*EXERCISE BRIEF:*
Go through the entries below and copy each line that holds the word "berpikir".

*PROVIDED RECORDS:*
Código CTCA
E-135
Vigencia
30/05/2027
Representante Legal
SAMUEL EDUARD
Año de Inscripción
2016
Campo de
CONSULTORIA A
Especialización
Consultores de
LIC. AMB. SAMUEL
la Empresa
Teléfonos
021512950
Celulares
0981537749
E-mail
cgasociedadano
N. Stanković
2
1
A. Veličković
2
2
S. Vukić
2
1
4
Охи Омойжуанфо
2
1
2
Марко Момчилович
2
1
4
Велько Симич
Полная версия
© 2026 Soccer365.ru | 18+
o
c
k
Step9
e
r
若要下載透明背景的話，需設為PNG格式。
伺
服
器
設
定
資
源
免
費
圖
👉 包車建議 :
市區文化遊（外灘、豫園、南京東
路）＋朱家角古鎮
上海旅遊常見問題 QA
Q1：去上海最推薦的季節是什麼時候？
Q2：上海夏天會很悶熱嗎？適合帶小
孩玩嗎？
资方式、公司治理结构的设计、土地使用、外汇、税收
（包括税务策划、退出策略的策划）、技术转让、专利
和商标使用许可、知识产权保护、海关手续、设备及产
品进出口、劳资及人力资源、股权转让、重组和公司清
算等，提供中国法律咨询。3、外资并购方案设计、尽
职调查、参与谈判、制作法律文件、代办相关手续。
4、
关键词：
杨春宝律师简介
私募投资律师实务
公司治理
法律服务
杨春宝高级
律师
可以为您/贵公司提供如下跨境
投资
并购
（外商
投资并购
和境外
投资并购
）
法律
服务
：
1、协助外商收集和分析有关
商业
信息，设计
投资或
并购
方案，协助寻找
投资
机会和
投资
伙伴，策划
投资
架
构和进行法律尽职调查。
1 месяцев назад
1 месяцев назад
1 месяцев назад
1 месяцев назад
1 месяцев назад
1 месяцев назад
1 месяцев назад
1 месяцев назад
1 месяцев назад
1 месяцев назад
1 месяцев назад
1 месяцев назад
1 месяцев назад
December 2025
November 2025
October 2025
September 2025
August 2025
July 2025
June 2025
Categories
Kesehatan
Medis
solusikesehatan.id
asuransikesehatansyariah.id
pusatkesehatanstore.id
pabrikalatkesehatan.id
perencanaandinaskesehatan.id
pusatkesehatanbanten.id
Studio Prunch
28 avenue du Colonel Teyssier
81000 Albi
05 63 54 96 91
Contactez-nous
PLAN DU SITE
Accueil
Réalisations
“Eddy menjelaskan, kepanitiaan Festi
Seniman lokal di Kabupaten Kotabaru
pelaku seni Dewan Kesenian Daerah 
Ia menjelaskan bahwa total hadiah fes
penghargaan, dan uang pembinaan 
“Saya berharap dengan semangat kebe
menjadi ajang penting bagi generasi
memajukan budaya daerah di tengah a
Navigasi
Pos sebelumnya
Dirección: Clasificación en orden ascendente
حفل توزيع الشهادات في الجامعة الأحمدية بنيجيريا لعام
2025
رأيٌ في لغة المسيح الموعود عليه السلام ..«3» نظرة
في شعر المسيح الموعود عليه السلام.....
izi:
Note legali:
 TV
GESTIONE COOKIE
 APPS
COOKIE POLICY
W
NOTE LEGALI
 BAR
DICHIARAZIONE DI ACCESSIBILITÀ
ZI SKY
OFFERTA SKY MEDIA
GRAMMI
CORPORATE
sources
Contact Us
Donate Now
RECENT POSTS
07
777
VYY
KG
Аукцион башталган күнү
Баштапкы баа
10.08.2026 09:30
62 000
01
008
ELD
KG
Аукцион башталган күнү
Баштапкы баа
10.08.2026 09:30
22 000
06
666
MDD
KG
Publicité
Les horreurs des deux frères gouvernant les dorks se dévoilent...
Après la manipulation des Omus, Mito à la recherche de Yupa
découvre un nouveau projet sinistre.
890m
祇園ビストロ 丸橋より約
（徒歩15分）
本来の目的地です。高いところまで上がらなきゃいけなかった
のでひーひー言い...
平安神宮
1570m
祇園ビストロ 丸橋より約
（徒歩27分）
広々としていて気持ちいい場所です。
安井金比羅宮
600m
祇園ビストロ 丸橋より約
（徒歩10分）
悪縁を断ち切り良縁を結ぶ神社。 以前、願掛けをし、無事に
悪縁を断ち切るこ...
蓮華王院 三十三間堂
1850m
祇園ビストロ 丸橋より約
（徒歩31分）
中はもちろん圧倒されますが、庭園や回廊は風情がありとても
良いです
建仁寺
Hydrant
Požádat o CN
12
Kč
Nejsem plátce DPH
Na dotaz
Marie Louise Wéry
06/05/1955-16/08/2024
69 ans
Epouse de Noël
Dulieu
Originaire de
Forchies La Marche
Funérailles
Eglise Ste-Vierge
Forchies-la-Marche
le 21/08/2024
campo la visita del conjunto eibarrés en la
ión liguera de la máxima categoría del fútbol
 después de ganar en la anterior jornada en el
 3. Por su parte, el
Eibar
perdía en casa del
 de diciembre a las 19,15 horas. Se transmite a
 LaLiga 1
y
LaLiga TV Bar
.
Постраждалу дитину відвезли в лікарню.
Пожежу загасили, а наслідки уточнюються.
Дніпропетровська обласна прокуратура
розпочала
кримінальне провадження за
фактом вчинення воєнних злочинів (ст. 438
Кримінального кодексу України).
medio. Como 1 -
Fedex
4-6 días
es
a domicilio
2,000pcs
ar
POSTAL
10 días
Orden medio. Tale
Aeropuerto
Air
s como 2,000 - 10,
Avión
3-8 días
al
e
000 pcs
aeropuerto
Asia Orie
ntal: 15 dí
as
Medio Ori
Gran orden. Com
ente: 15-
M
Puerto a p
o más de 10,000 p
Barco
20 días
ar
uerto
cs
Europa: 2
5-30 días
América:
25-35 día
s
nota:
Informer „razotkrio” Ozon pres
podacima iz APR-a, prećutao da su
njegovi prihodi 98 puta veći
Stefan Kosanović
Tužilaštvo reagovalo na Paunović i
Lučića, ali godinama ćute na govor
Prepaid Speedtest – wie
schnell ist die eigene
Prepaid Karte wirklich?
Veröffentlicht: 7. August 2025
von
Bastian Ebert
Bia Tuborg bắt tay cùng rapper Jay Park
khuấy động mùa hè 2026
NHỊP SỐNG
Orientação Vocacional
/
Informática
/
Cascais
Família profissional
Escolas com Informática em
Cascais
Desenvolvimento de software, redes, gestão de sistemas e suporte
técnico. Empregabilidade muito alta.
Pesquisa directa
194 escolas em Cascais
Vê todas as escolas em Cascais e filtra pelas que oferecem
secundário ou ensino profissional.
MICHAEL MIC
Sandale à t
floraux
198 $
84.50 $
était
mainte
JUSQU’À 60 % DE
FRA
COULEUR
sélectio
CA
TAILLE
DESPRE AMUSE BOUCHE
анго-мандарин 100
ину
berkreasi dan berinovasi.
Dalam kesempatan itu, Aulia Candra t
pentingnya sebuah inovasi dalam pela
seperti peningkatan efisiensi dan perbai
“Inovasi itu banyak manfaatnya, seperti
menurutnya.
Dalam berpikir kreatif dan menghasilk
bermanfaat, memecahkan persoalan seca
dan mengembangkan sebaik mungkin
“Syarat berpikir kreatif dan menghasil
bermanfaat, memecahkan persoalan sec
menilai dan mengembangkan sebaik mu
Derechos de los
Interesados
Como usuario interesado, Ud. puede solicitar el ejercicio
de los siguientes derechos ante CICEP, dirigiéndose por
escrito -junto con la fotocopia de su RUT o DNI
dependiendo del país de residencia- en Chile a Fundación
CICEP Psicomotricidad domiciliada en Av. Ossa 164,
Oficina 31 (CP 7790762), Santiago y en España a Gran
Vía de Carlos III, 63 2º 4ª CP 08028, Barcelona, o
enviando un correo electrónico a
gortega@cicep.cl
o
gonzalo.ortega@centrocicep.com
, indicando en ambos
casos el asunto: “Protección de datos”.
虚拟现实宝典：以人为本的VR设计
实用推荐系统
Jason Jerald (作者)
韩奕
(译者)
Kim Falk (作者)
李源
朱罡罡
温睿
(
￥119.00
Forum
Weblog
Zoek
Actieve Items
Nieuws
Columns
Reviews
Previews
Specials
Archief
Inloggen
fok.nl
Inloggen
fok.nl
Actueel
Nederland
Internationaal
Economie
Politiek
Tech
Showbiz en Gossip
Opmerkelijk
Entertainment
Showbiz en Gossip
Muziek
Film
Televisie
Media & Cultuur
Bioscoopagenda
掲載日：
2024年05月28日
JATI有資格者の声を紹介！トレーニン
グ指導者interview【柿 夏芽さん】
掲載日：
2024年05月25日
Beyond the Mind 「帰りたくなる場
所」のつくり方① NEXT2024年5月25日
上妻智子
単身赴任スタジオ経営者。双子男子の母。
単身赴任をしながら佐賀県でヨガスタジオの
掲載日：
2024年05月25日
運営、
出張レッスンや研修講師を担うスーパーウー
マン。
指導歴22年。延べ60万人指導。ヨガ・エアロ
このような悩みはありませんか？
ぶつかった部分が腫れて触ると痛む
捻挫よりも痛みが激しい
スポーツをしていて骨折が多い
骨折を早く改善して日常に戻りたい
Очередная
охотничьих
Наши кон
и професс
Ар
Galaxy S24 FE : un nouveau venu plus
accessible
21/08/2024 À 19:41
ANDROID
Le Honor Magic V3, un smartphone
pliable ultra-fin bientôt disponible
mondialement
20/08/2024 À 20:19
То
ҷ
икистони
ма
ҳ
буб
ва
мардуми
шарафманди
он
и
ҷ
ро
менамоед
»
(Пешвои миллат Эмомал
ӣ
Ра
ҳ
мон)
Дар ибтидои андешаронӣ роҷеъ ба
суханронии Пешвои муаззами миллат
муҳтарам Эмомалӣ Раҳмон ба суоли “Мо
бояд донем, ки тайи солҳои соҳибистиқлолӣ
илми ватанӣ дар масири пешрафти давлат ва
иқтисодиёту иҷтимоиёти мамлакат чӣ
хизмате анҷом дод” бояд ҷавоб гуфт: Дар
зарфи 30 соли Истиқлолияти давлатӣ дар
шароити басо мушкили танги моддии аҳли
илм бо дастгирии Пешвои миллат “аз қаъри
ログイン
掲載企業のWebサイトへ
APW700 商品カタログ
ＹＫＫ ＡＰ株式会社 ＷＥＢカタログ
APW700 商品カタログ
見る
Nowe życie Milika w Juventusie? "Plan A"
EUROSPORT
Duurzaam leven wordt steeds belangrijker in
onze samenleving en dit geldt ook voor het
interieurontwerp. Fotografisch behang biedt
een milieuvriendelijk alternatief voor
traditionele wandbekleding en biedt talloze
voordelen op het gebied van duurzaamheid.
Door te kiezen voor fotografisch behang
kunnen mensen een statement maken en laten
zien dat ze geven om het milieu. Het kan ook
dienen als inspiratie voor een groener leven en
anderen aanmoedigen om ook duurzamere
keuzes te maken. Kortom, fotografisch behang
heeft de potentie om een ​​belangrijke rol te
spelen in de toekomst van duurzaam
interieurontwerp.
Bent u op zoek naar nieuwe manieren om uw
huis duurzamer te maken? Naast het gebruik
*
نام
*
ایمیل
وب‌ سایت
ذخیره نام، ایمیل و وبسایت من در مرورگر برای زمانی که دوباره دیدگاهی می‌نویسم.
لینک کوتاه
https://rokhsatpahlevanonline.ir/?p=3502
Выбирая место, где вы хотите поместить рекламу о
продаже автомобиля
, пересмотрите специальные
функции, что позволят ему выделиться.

*SOLUTION TO THE PROBLEM:*
Dalam berpikir kreatif dan menghasilk
“Syarat berpikir kreatif dan menghasil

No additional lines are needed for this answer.